WHAT YOU WILL DO:
An exact transcription of the entries is required, with no images included.

● ● ● ● ●

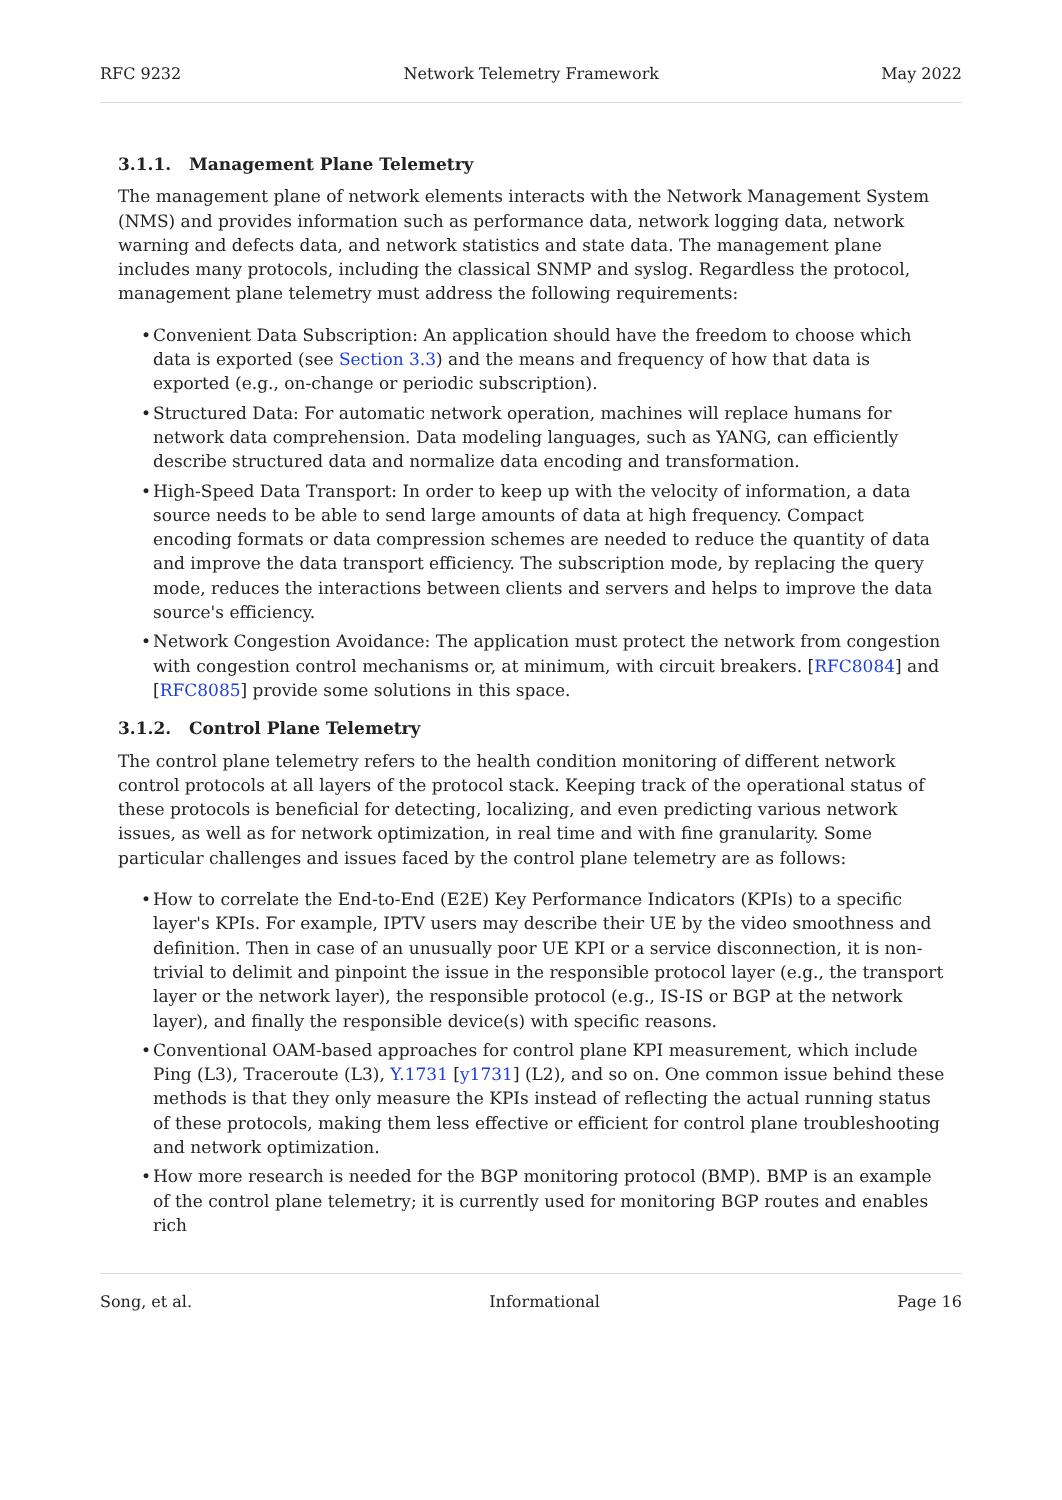RFC 9232 Network Telemetry Framework May 2022
3.1.1. Management Plane Telemetry
The management plane of network elements interacts with the Network Management System (NMS) and provides information such as performance data, network logging data, network warning and defects data, and network statistics and state data. The management plane includes many protocols, including the classical SNMP and syslog. Regardless the protocol, management plane telemetry must address the following requirements:
• Convenient Data Subscription: An application should have the freedom to choose which data is exported (see Section 3.3) and the means and frequency of how that data is exported (e.g., on-change or periodic subscription).
• Structured Data: For automatic network operation, machines will replace humans for network data comprehension. Data modeling languages, such as YANG, can efficiently describe structured data and normalize data encoding and transformation.
• High-Speed Data Transport: In order to keep up with the velocity of information, a data source needs to be able to send large amounts of data at high frequency. Compact encoding formats or data compression schemes are needed to reduce the quantity of data and improve the data transport efficiency. The subscription mode, by replacing the query mode, reduces the interactions between clients and servers and helps to improve the data source's efficiency.
• Network Congestion Avoidance: The application must protect the network from congestion with congestion control mechanisms or, at minimum, with circuit breakers. [RFC8084] and [RFC8085] provide some solutions in this space.
3.1.2. Control Plane Telemetry
The control plane telemetry refers to the health condition monitoring of different network control protocols at all layers of the protocol stack. Keeping track of the operational status of these protocols is beneficial for detecting, localizing, and even predicting various network issues, as well as for network optimization, in real time and with fine granularity. Some particular challenges and issues faced by the control plane telemetry are as follows:
• How to correlate the End-to-End (E2E) Key Performance Indicators (KPIs) to a specific layer's KPIs. For example, IPTV users may describe their UE by the video smoothness and definition. Then in case of an unusually poor UE KPI or a service disconnection, it is non-trivial to delimit and pinpoint the issue in the responsible protocol layer (e.g., the transport layer or the network layer), the responsible protocol (e.g., IS-IS or BGP at the network layer), and finally the responsible device(s) with specific reasons.
• Conventional OAM-based approaches for control plane KPI measurement, which include Ping (L3), Traceroute (L3), Y.1731 [y1731] (L2), and so on. One common issue behind these methods is that they only measure the KPIs instead of reflecting the actual running status of these protocols, making them less effective or efficient for control plane troubleshooting and network optimization.
• How more research is needed for the BGP monitoring protocol (BMP). BMP is an example of the control plane telemetry; it is currently used for monitoring BGP routes and enables rich
Song, et al. Informational Page 16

● ● ● ● ●

EXERCISE SOLUTION:
RFC 9232 Network Telemetry Framework May 2022
3.1.1. Management Plane Telemetry
The management plane of network elements interacts with the Network Management System (NMS) and provides information such as performance data, network logging data, network warning and defects data, and network statistics and state data. The management plane includes many protocols, including the classical SNMP and syslog. Regardless the protocol, management plane telemetry must address the following requirements:
• Convenient Data Subscription: An application should have the freedom to choose which data is exported (see Section 3.3) and the means and frequency of how that data is exported (e.g., on-change or periodic subscription).
• Structured Data: For automatic network operation, machines will replace humans for network data comprehension. Data modeling languages, such as YANG, can efficiently describe structured data and normalize data encoding and transformation.
• High-Speed Data Transport: In order to keep up with the velocity of information, a data source needs to be able to send large amounts of data at high frequency. Compact encoding formats or data compression schemes are needed to reduce the quantity of data and improve the data transport efficiency. The subscription mode, by replacing the query mode, reduces the interactions between clients and servers and helps to improve the data source's efficiency.
• Network Congestion Avoidance: The application must protect the network from congestion with congestion control mechanisms or, at minimum, with circuit breakers. [RFC8084] and [RFC8085] provide some solutions in this space.
3.1.2. Control Plane Telemetry
The control plane telemetry refers to the health condition monitoring of different network control protocols at all layers of the protocol stack. Keeping track of the operational status of these protocols is beneficial for detecting, localizing, and even predicting various network issues, as well as for network optimization, in real time and with fine granularity. Some particular challenges and issues faced by the control plane telemetry are as follows:
• How to correlate the End-to-End (E2E) Key Performance Indicators (KPIs) to a specific layer's KPIs. For example, IPTV users may describe their UE by the video smoothness and definition. Then in case of an unusually poor UE KPI or a service disconnection, it is non-trivial to delimit and pinpoint the issue in the responsible protocol layer (e.g., the transport layer or the network layer), the responsible protocol (e.g., IS-IS or BGP at the network layer), and finally the responsible device(s) with specific reasons.
• Conventional OAM-based approaches for control plane KPI measurement, which include Ping (L3), Traceroute (L3), Y.1731 [y1731] (L2), and so on. One common issue behind these methods is that they only measure the KPIs instead of reflecting the actual running status of these protocols, making them less effective or efficient for control plane troubleshooting and network optimization.
• How more research is needed for the BGP monitoring protocol (BMP). BMP is an example of the control plane telemetry; it is currently used for monitoring BGP routes and enables rich
Song, et al. Informational Page 16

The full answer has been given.